**YOUR INSTRUCTIONS**: Pull out every line in the records below that contains the word "receiving", and copy each one in full.

Saved entries:
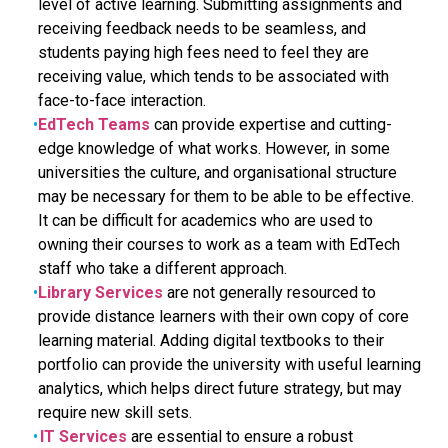
level of active learning. Submitting assignments and
receiving feedback needs to be seamless, and
students paying high fees need to feel they are
receiving value, which tends to be associated with
face-to-face interaction.
EdTech Teams
can provide expertise and cutting-
edge knowledge of what works. However, in some
universities the culture, and organisational structure
may be necessary for them to be able to be effective.
It can be difficult for academics who are used to
owning their courses to work as a team with EdTech
staff who take a different approach.
Library Services
are not generally resourced to
provide distance learners with their own copy of core
learning material. Adding digital textbooks to their
portfolio can provide the university with useful learning
analytics, which helps direct future strategy, but may
require new skill sets.
IT Services
are essential to ensure a robust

**SOLUTION TO THE EXERCISE**:
receiving feedback needs to be seamless, and
receiving value, which tends to be associated with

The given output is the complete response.